Al abrir el diario los pétalos se desprendieron. Salieron, liberados de entre las páginas, como los bichitos que entre ellos mariposeaban cuando aún eran flores, flores rojas, flores nuevas, flores en una ladera del monte Entoto.

Y, con los pétalos, brotaron también los recuerdos.

Del monte Entoto bajaban las mujeres cargadas de leña, sujeta en haces de enormes palos que, sobre sus espaldas, las hacían caminar despacio, encorvadas por el peso de la madera. Eran muchas y ocupaban ambos lados de la carretera, pero ni siquiera tenían el respiro de una conversación que les aliviara la fatiga, porque el tamaño de su carga las obligaba a caminar guardando distancia. Las que subían la colina, libres momentáneamente del peso, lo hacían de manera errática, ajenas a la trayectoria de los vehículos que, con frecuencia, tenían que esquivarlas.

Las mujeres. Siempre llevando algo sobre los hombros: las ramas de los eucaliptos, garrafas de agua, la fruta para los puestos junto al camino, la preocupación de los quehaceres…

Yo recogía unas flores del monte y las metía en un libro. Ellas, que no sabían leer, levantaban montones de palos y los transportaban a sus cabañas.

Pero, sobre todo, lo que las mujeres llevaban a sus espaldas eran sus niños; bebés amorosamente envueltos y protegidos del sol africano por vistosos paraguas. Amarraditos a ellas, con las orejitas pegadas al cuerpo de la mamá sintiendo los latidos del corazón y la respiración ajetreada de la madre que trajina, levanta, transporta, restriega, lamenta, soporta, recolecta y muele… y cuida y ama más que a nada a la criatura que reposa sobre su lomo.
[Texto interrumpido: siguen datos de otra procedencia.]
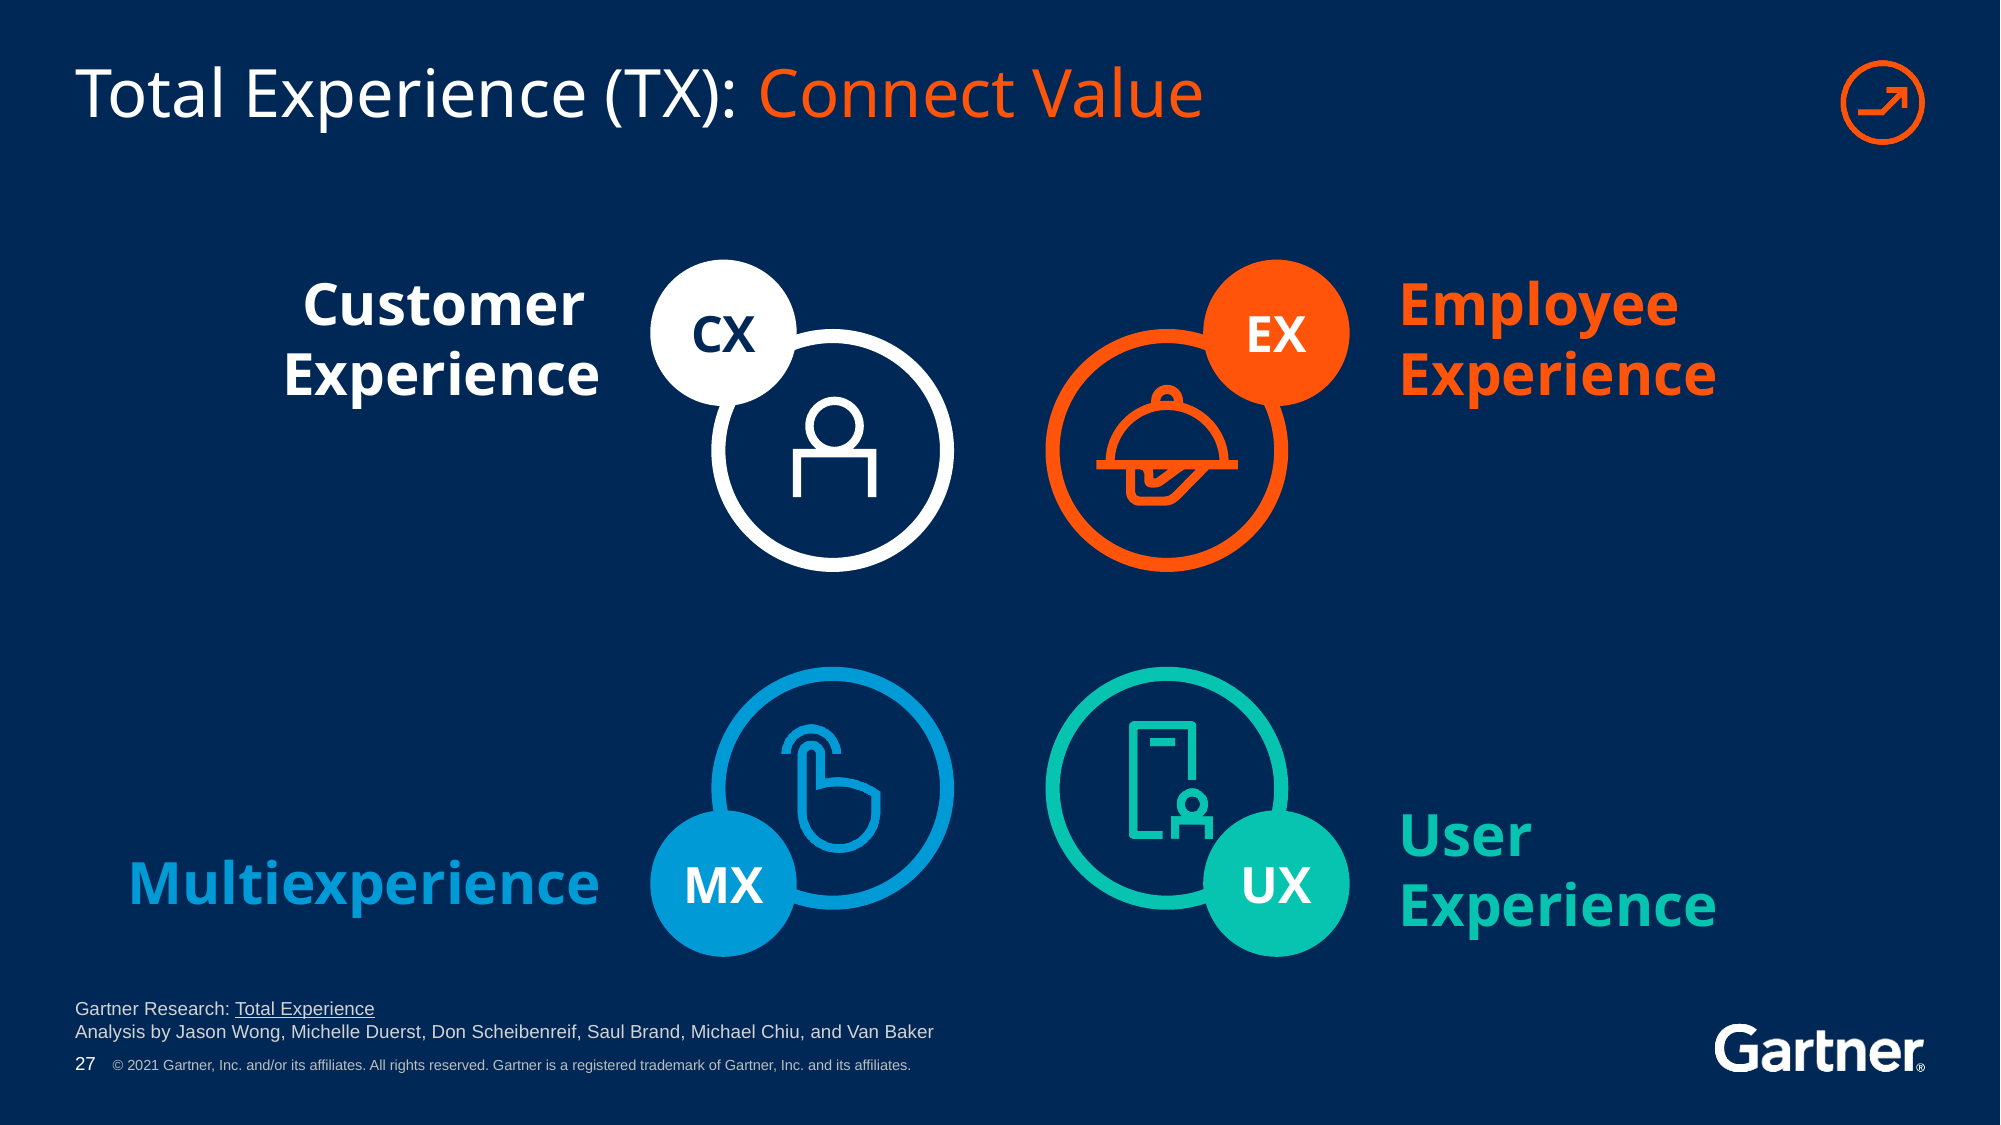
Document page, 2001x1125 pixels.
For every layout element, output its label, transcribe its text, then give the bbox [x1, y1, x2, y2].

title Total Experience (TX): Connect Value [75, 60, 1825, 133]
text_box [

Escribo en mi libreta lo que ha sucedido en el día. Recuerdo que Addis Abeba significa “flor nueva” y apunto el nuevo gesto dulce que he descubierto en la cara de mi hijo. Recoloco las flores entre las hojas. Quiero conservarlas como un recuerdo del país donde nació. Así era mi mañana de excursión en el monte Entoto. Y entonces me fijé en las mujeres. Cuántas. Cabizbajas y los pasos rápidos pero, tan cortos que su avance ha de ser eterno bajo el plomo de la madera que acarrean. Las imagino llegando sin aliento a su destino y con dificultad despojarse de la leña para cambiarla por el bebé que la espera y acariciará con su mejilla el cuello dolorido por el esfuerzo. Las imagino encendiendo fuego y haciendo café y riendo con las vecinas. Pero también las imagino desplomándose por el camino, dejando rodar los troncos y a un niño esperándola en vano.

Los pétalos permanecen en el diario y solo me acuerdo de ellos cuando repaso lo que escribí. Sin embargo, el recuerdo de las ramas de eucalipto y de las mujeres que las transportaban, y el de los hijos que cuidaban, o el de los que no pudieron cuidar nunca más, es el más intenso. Pienso en ellas cuando en la tienda voy poniendo los paquetes de comida precocinada en el carro de la compra y cuando las tardes de febrero palpo el radiador caliente pero, sobre todo, cuando mi hijo se sube a caballo agarrado a mis hombros y lo puedo sujetar porque no hay otra carga que mi espalda deba soportar.